Sunday, 5 June 2005

Not even for the crossword

The other day the Daily Telegraph cheerfully published a piece by the criminal liar Jonathan Aitken rejecting the claim by a former CIA man to be Deep Throat, a claim which was almost immediately proved to be absolutely authentic.

In recent years the Telegraph has become an even lousier newspaper than it has been for most of its history and is making increasingly desperate efforts to keep its place as the house broadsheet of the right, the Times having given up this role nowadays by declining into relentless triviality and an obsession with the extremely rich. The Telegraph's attempts to excite the public about the Tory leadership are not likely to succeed, and they now seem to be pursuing the Hello! market, with a recent issue devoting a quarter of its front page and a half of page three to pictures of Princess Michael’s bedroom.

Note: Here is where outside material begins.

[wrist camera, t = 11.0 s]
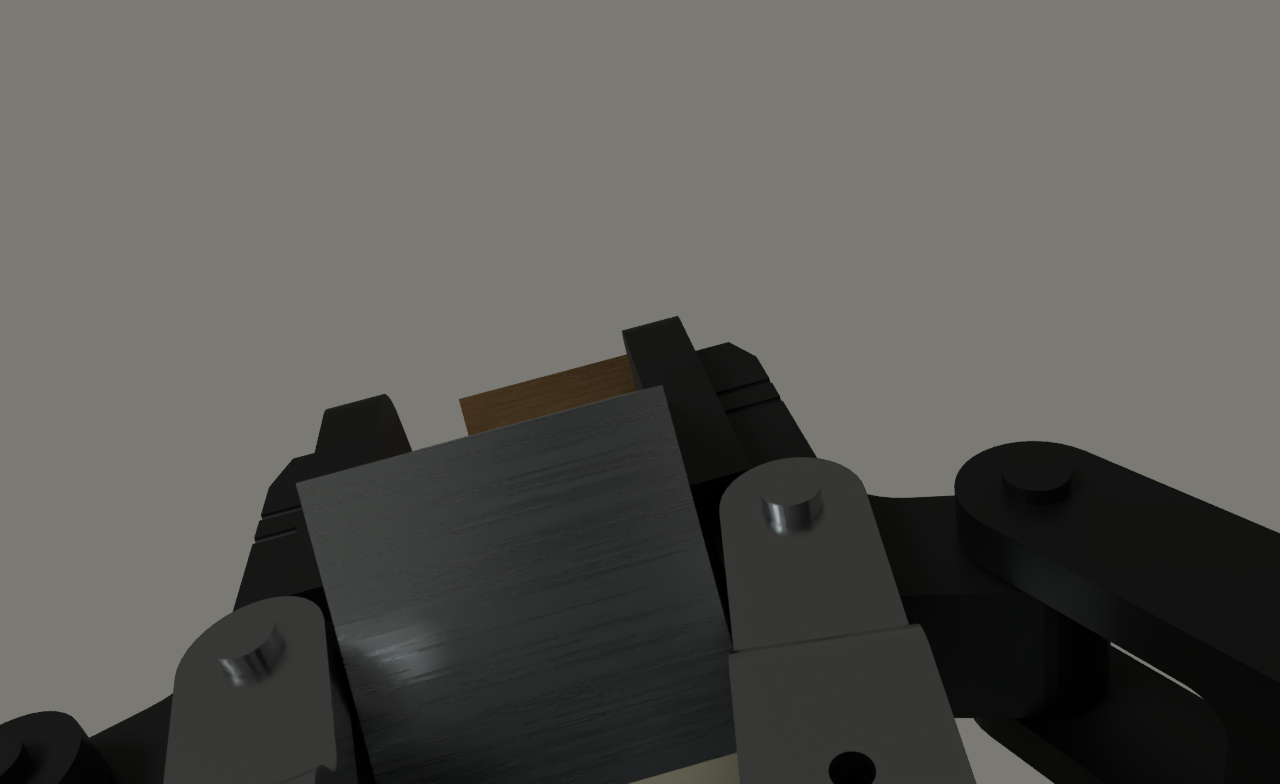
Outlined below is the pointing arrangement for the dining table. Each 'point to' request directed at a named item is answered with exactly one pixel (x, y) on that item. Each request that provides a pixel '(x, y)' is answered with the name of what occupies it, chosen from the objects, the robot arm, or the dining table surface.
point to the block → (529, 593)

Its arts coverage is more inept and ill-informed than ever, though I doubt if it will ever exceed the crassness of a comment by their literary critic which I saw quoted on the back of the paperback edition of Thurber’s The Middle-Aged Man on the Flying Trapeze: “His humour corresponds closely with Charlie Chaplin’s, with some of the madness of Harpo Marx”. Well, yes, sums up Thurber perfectly; the words of the other two were just as memorable, weren’t they?

I’ve often thought that Noel Coward’s tap-dancing corresponds closely with Billy Connolly’s, with some of the controversial thrust of Danny Kaye’s novels.